## What the task requires
Which lines below mention "Sustainable"? Pick each one out.

• • • • • • •

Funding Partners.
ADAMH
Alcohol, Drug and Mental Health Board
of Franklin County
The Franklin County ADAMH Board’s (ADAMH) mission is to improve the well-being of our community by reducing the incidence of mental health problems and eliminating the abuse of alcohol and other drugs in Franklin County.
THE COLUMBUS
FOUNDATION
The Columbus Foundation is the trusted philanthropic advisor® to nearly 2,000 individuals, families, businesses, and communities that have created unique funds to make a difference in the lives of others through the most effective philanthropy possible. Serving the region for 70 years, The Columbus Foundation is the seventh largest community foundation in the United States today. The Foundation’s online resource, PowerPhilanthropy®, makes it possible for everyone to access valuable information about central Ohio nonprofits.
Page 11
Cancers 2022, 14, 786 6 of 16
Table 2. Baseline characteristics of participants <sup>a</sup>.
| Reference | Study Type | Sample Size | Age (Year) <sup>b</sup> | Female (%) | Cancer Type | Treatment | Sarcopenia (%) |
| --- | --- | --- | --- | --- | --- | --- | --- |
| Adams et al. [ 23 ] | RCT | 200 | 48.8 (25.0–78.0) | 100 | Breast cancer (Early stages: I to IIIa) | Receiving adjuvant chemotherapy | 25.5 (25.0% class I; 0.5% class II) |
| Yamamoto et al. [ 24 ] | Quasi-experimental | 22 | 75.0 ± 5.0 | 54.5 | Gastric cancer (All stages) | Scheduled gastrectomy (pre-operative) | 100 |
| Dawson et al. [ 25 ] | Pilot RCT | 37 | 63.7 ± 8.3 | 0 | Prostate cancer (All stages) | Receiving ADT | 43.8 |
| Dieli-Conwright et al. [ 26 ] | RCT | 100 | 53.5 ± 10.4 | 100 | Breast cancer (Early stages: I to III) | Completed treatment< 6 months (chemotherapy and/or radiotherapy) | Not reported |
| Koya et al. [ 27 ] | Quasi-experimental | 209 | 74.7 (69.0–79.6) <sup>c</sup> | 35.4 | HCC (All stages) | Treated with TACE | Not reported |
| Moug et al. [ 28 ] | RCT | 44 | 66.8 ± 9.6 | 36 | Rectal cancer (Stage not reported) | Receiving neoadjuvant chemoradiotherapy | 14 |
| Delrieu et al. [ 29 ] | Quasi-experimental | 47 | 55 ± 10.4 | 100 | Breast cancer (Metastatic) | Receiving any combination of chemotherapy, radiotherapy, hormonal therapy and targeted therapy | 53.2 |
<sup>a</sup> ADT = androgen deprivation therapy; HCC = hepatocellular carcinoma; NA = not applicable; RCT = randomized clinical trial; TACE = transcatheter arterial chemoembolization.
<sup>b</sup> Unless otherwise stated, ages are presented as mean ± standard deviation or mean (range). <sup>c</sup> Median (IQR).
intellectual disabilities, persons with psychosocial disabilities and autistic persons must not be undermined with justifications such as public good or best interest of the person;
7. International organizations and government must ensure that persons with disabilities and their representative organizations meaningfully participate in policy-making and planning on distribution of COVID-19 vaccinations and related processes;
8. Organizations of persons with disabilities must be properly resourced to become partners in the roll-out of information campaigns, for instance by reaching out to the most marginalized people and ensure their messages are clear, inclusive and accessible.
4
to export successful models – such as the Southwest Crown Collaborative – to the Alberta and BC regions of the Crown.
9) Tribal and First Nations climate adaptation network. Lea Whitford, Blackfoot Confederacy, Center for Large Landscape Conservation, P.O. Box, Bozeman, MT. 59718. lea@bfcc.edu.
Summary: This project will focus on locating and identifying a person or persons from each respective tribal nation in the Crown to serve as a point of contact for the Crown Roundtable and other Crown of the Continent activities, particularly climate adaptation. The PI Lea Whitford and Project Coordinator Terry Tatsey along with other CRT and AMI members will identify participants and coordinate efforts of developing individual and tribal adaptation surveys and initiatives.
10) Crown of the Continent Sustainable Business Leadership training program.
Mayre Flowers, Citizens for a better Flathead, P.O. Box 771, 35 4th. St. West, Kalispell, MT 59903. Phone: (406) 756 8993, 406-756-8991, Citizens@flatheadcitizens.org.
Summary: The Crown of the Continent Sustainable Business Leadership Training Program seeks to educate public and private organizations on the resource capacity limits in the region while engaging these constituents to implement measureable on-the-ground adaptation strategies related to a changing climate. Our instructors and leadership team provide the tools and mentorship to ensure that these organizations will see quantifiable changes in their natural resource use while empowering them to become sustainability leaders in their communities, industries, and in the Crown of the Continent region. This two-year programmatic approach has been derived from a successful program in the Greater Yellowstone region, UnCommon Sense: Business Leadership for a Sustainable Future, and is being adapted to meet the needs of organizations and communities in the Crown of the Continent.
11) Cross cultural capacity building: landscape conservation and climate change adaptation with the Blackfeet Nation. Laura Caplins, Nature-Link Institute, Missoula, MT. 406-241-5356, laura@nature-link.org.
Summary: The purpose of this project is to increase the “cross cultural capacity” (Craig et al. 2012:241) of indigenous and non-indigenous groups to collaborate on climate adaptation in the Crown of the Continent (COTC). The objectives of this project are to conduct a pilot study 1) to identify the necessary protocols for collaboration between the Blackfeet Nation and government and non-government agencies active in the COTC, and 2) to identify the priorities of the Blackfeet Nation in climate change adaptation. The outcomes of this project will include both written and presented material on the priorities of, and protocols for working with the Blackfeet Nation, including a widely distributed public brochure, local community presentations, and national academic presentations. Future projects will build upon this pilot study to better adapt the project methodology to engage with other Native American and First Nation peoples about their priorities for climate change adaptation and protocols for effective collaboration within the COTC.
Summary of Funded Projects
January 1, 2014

• • • • • • •

## Expected answer
10) Crown of the Continent Sustainable Business Leadership training program.
Summary: The Crown of the Continent Sustainable Business Leadership Training Program seeks to educate public and private organizations on the resource capacity limits in the region while engaging these constituents to implement measureable on-the-ground adaptation strategies related to a changing climate. Our instructors and leadership team provide the tools and mentorship to ensure that these organizations will see quantifiable changes in their natural resource use while empowering them to become sustainability leaders in their communities, industries, and in the Crown of the Continent region. This two-year programmatic approach has been derived from a successful program in the Greater Yellowstone region, UnCommon Sense: Business Leadership for a Sustainable Future, and is being adapted to meet the needs of organizations and communities in the Crown of the Continent.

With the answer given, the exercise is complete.